DATASET EXCERPTS:
=-=-=-=-=

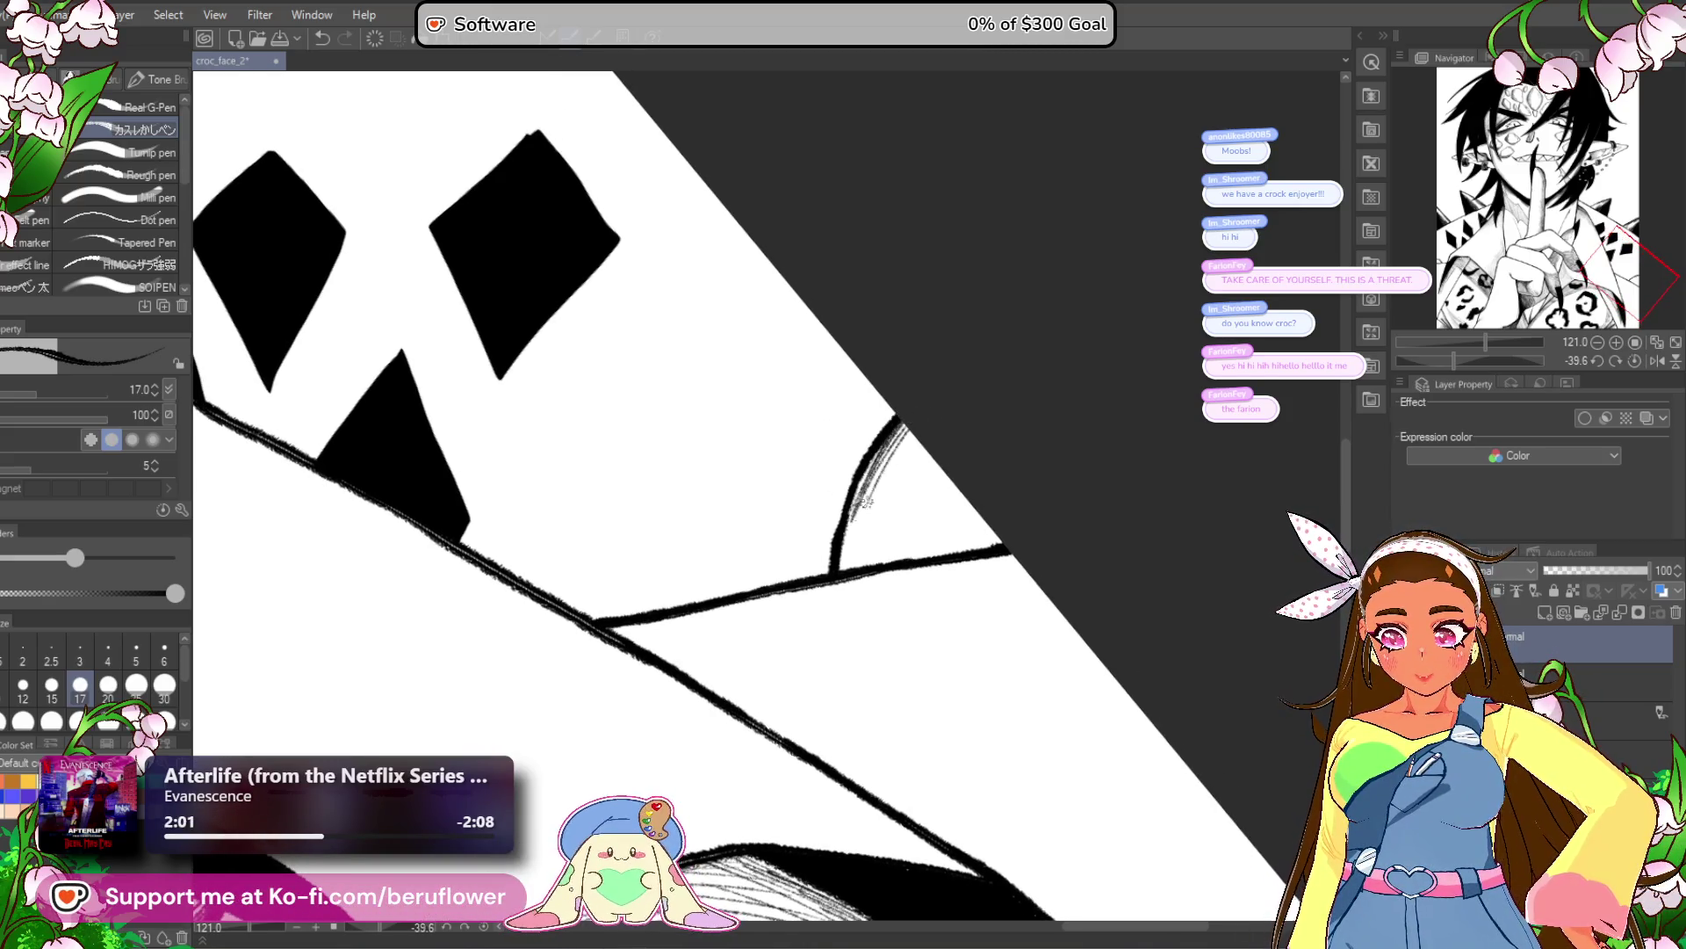
{"action": "mouse_move", "coordinate": [885, 505]}
{"action": "left_mouse_down"}
{"action": "mouse_move", "coordinate": [861, 566]}
{"action": "mouse_move", "coordinate": [846, 543]}
{"action": "left_mouse_up"}
{"action": "mouse_move", "coordinate": [900, 426]}
{"action": "left_mouse_down"}
{"action": "mouse_move", "coordinate": [841, 545]}
{"action": "mouse_move", "coordinate": [856, 566]}
{"action": "left_mouse_up"}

=-=-=-=-=

Return the material as it stands. Leave out the pictures.

SOLUTION FOR THIS TASK:
{"action": "mouse_move", "coordinate": [885, 505]}
{"action": "left_mouse_down"}
{"action": "mouse_move", "coordinate": [861, 566]}
{"action": "mouse_move", "coordinate": [846, 543]}
{"action": "left_mouse_up"}
{"action": "mouse_move", "coordinate": [900, 426]}
{"action": "left_mouse_down"}
{"action": "mouse_move", "coordinate": [841, 545]}
{"action": "mouse_move", "coordinate": [856, 566]}
{"action": "left_mouse_up"}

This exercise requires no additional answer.